The laughter spent on my bed just before we fell asleep, the drunken nights when I’d take you home with no motive in mind, or the times that our silence brought us nothing but comfort would not be erased from my memory. I couldn’t assure you that no man can top you, but one thing’s for sure; you’ll always be their biggest competition in my life.
I’ve been told that it’s wrong to make someone your standard – the person everyone has to measure up to. Maybe it’s even harder that I placed you on a pedestal when I never had the right to.

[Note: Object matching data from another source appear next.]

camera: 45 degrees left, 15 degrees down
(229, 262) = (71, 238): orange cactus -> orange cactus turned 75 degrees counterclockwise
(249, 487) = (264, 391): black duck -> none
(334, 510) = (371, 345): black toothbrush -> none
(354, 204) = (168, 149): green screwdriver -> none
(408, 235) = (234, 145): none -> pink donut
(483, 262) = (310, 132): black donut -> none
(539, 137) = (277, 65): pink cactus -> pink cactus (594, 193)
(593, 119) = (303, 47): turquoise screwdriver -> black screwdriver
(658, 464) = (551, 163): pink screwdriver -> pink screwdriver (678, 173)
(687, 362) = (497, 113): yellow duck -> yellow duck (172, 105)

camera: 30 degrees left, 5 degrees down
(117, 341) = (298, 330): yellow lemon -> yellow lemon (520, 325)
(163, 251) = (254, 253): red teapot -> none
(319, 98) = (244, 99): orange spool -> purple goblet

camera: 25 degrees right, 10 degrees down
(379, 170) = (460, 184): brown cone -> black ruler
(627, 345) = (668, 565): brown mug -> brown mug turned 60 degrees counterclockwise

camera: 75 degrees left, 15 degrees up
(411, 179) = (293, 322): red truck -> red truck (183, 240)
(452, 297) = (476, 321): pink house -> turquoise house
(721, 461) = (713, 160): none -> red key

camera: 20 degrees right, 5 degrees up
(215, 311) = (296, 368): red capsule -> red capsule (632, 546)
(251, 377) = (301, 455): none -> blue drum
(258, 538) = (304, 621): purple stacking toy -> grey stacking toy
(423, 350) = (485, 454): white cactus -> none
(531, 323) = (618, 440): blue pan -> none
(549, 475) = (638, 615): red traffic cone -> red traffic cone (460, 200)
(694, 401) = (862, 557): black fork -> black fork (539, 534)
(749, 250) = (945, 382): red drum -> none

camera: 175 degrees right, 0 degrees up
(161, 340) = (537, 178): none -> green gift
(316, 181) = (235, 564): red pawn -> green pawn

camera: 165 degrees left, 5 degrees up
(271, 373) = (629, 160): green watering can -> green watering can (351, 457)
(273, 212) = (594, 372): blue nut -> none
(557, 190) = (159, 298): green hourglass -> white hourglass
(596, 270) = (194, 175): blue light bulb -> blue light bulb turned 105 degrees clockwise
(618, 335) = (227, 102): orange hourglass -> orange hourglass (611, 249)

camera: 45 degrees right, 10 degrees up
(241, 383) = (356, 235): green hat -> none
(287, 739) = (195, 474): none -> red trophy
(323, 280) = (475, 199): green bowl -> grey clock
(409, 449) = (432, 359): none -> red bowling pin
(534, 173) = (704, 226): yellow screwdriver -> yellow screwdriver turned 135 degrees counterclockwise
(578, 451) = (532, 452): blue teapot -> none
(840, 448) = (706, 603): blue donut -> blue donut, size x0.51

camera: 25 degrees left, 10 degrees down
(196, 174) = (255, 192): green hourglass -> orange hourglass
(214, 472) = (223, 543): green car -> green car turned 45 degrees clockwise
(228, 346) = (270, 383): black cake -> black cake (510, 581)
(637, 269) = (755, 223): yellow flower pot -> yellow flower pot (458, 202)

I’ll never know if that was the reason why you had to leave, because you felt like I was expecting something you could never give but I want you to know, I never expected anything grand or extravagant from you. I placed you there because I knew then that you were it for me. This goes without saying that you made me believe in something I’ve lost faith in. You were my silver lining.
But as our distance grows bigger and our hearts farther apart, I think it’s best for me to let you go.
In a matter of weeks, I’m letting you go. Start anew, start fresh, start my life without you. I should’ve done this months ago, but why start in the middle when every year, you are given a time to start with a clean slate. I was never a believer of change, but after you, I learned that it is possible because that’s exactly what you did to me.
They said that sometimes the kindest thing to do is let people go. And yes, in a few weeks, when the clock strikes 12 on January 1, 2017, I’m letting you go.
But since it’s still 2016, let me just say this: I hope you change my mind.